*** From the Archives ***

This article is from May 2, 2011, and is no longer current.

Turning a Print Magazine into an iPad App in Three Weeks

Imagine that you’re handed scores of magazine pages in the form of multiple InDesign files. Your task is to reconceptualize that content into a publication that not only looks like it was designed for the iPad, but adds audio and video. And the tools you’re using are so new that they’re evolving as you work with them. Now imagine that you have only three weeks to complete the entire project.
While I think I’d react with a four-letter word, the small team faced with this very real challenge handled it like the pros they are. Scott Citron, Mordy Golding, and Bob Levine created Scientific American‘s “Origins and Endings” app using InDesign CS5 and Adobe’s Digital Publishing Suite.
They do admit that it was a test of their skills. “Just because content fits on a magazine page doesn’t mean it fits on an iPad ‘page’,” notes Scott Citron. “When you shrink down a page of the magazine to the iPad’s 1024 by 768 pixels, you end up with so much text. In the first few prototypes, the text and margins were way too small. We settled on 17.5-point body type and 22-point leading. The print magazine body text is 9.5 points.”
There were also plenty of technical challenges. As Bob Levine notes, the hardware and software are so new that “there’s no experience to call on. You don’t know which rules you can break and still have it function.”
To see how this team solved the design and technical problems, download the full article as an interactive PDF. This PDF is best viewed in Adobe Acrobat or the free Adobe Reader.

  • Anonymous says:

    that’s fascinating (and quite overwhelming). It’s difficult for me to imaging that in the near future, we’re going to be re-creating our work multiple times for multiple outputs. sounds a bit exhausting to me. I know that once I’ve sent a project to print, the last thing I want to do is go back into the file and keep working with it!

  • Anonymous says:

    …promoting super quick turn-around times. Deadlines are squeezed so tightly now, the design community really cannot afford to have clients thinking that yet another design vehicle (an entire digital magazine in this case) can be produced in a shortened time span.

  • Anonymous says:

    I was hoping that the article would actually describe how the designers turned a print magazine into an iPad in three weeks. Instead all we get are a couple of quotations about how difficult it was and a couple of mentions of margins and font sizes. Though the article did say that they used InDesign and the Digital Publishing Suite, there was no information on how they actually used those tools to accomplish their task. No mention of the techniques they developed over the three weeks. No mention of lessons learned or problems to avoid. No mention of how they divided the workload and how each contributed to the final project. Really, nothing of substance at all…

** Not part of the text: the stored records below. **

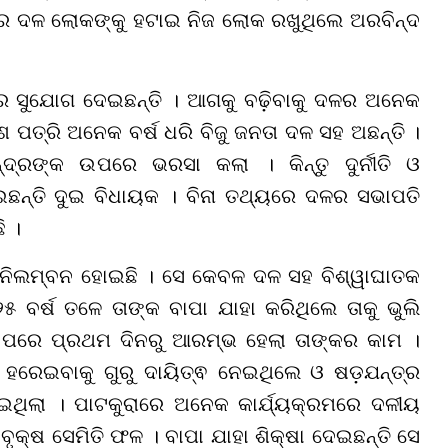
େ ଦଳ ଲୋକଙ୍କୁ ହଟାଇ ନିଜ ଲୋକ ରଖୁଥିଲେ ଅରବିନ୍ଦ
 ସୁଯୋଗ ଦେଇଛନ୍ତି । ଆଗକୁ ବଢ଼ିବାକୁ ଦଳର ଅନେକ
 ପତ୍ରି ଅନେକ ବର୍ଷ ଧରି ବିଜୁ ଜନତା ଦଳ ସହ ଅଛନ୍ତି ।
୍ରଙ୍କ ଉପରେ ଭରସା କଲା । କିନ୍ତୁ ଦୁର୍ନୀତି ଓ
ଛନ୍ତି ଦୁଇ ବିଧାୟକ । ବିନା ତଥ୍ୟରେ ଦଳର ସଭାପତି
ି ।
ଇଁ ନିଲମ୍ବନ ହୋଇଛି । ସେ କେବଳ ଦଳ ସହ ବିଶ୍ୱାଘାତକ
୨୫ ବର୍ଷ ତଳେ ତାଙ୍କ ବାପା ଯାହା କରିଥିଲେ ତାକୁ ଭୁଲି
ବା ପରେ ପ୍ରଥମ ଦିନରୁ ଆରମ୍ଭ ହେଲା ତାଙ୍କର କାମ ।
କୁ ହରେଇବାକୁ ଗୁରୁ ଦାୟିତ୍ଵ ନେଇଥିଲେ ଓ ଷଡ଼ଯନ୍ତ୍ର
େଇଥିଲା । ପାଟକୁରାରେ ଅନେକ କାର୍ଯ୍ୟକ୍ରମରେ ଦଳୀୟ
 ବୃକ୍ଷ ସେମିତି ଫଳ । ବାପା ଯାହା ଶିକ୍ଷା ଦେଇଛନ୍ତି ସେ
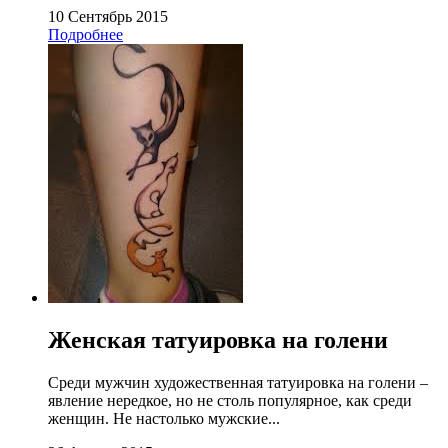
10 Сентябрь 2015
Подробнее
Женская татуировка на голени
Среди мужчин художественная татуировка на голени –
явление нередкое, но не столь популярное, как среди
женщин. Не настолько мужские...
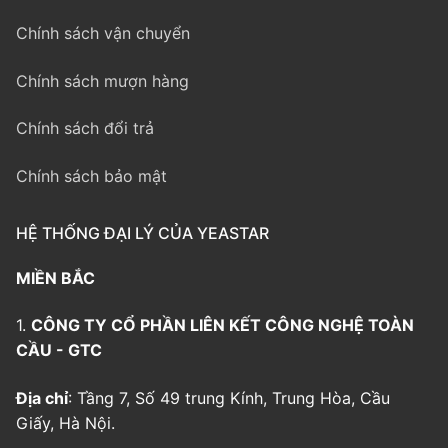
Chính sách vận chuyển
Chính sách mượn hàng
Chính sách đổi trả
Chính sách bảo mật
HỆ THỐNG ĐẠI LÝ CỦA YEASTAR
MIỀN BẮC
1.
CÔNG TY CỔ PHẦN LIÊN KẾT CÔNG NGHỆ TOÀN
CẦU - GTC
Địa chỉ
: Tầng 7, Số 49 trung Kính, Trung Hòa, Cầu
Giấy, Hà Nội.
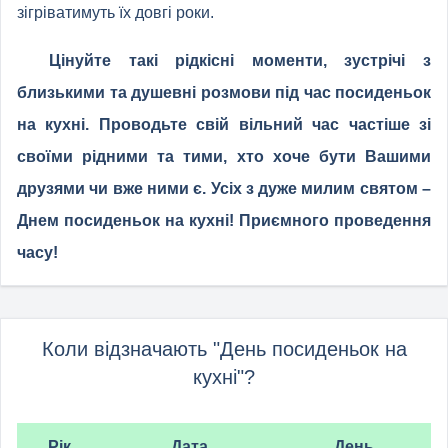
зігріватимуть їх довгі роки.
Цінуйте такі рідкісні моменти, зустрічі з
близькими та душевні розмови під час посиденьок
на кухні. Проводьте свій вільний час частіше зі
своїми рідними та тими, хто хоче бути Вашими
друзями чи вже ними є. Усіх з дуже милим святом –
Днем посиденьок на кухні! Приємного проведення
часу!
Коли відзначають "День посиденьок на
кухні"?
Рік
Дата
День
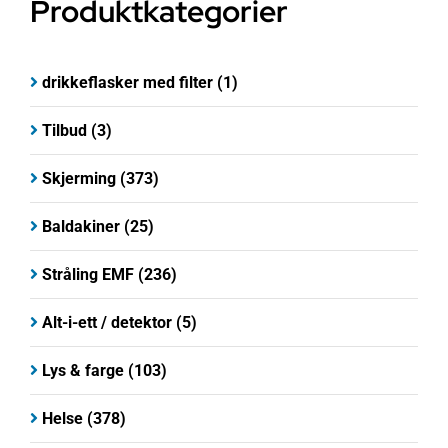
Produktkategorier
drikkeflasker med filter
(1)
Tilbud
(3)
Skjerming
(373)
Baldakiner
(25)
Stråling EMF
(236)
Alt-i-ett / detektor
(5)
Lys & farge
(103)
Helse
(378)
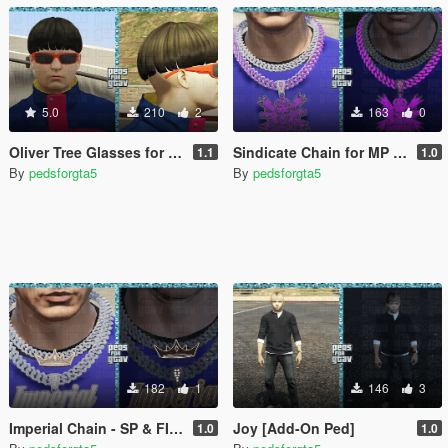
5.0
210
2
163
0
Oliver Tree Glasses for MP Male
Sindicate Chain for MP Male
1.1
1.0
By
pedsforgta5
By
pedsforgta5
182
1
146
3
Imperial Chain - SP & FIVEM - MP Male
Joy [Add-On Ped]
1.0
1.0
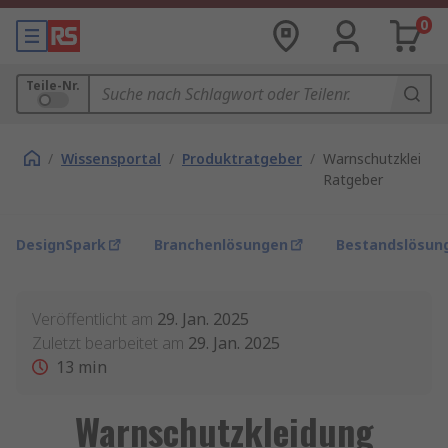
0
Teile-Nr.
/
Wissensportal
/
Produktratgeber
/
Warnschutzkleidun
Ratgeber
DesignSpark
Branchenlösungen
Bestandslösun
Veröffentlicht am
29. Jan. 2025
Zuletzt bearbeitet am
29. Jan. 2025
13
min
Warnschutzkleidung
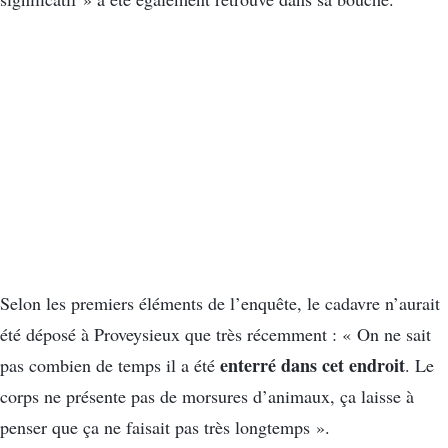
Selon les premiers éléments de l’enquête, le cadavre n’aurait
été déposé à Proveysieux que très récemment : « On ne sait
enterré dans cet endroit
pas combien de temps il a été
. Le
corps ne présente pas de morsures d’animaux, ça laisse à
penser que ça ne faisait pas très longtemps ».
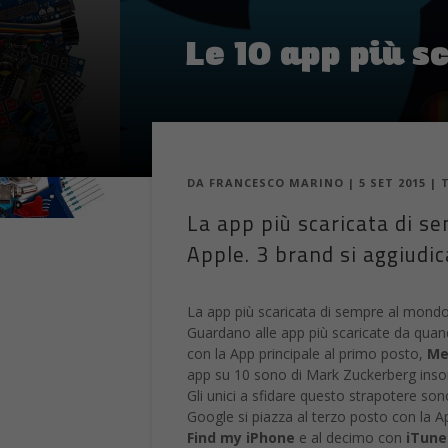
Le 10 app più sc
DA
FRANCESCO MARINO
|
5 SET 2015
|
La app più scaricata di s
Apple. 3 brand si aggiudi
La app più scaricata di sempre al mond
Guardano alle app più scaricate da quan
con la App principale al primo posto,
Me
app su 10 sono di Mark Zuckerberg in
Gli unici a sfidare questo strapotere so
Google si piazza al terzo posto con la A
Find my iPhone
e al decimo con
iTune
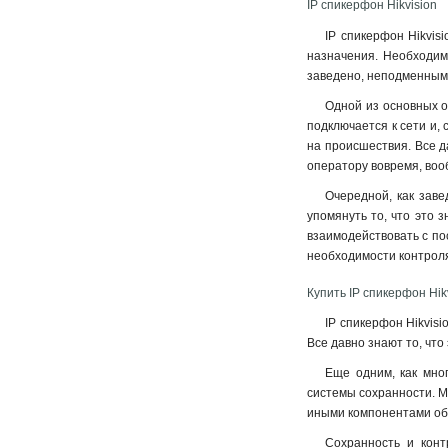
IP спикерфон Hikvision
IP спикерфон Hikvis
назначения. Необходимо
заведено, неподменным 
Одной из основных ос
подключается к сети и, 
на происшествия. Все д
оператору вовремя, воо
Очередной, как заве
упомянуть то, что это 
взаимодействовать с по
необходимости контроля
Купить IP спикерфон Hi
IP спикерфон Hikvis
Все давно знают то, чт
Еще одним, как мно
системы сохранности. Ма
иными компонентами общ
Сохранность и конт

    Just a disappoint article all around.

  • Anonymous says:

    I agree 100%. I read this hoping to learn something new and the only useful information I got out of it was an idea of font size differences.

  • Terri Stone says:

    I understand your desire for solid how-to information. However, the Digital Publishing Suite was still in flux when Mordy, Scott, and Bob created this app. In addition, the conversion situation they faced had some unusual aspects that wouldn’t apply to every publication.

    Those two factors meant that most people would not have been able to use app-production information for their own projects.

    Terri Stone
    Editor in Chief, CreativePro.com

  • Anonymous says:

    It’s funny re-reading this article after almost a year later. We are trying to figure out a way to recreate an entire publication with audio and video in a matter of a few days while the print version is on press. And doing it with with just designer (me) instead of a separate team.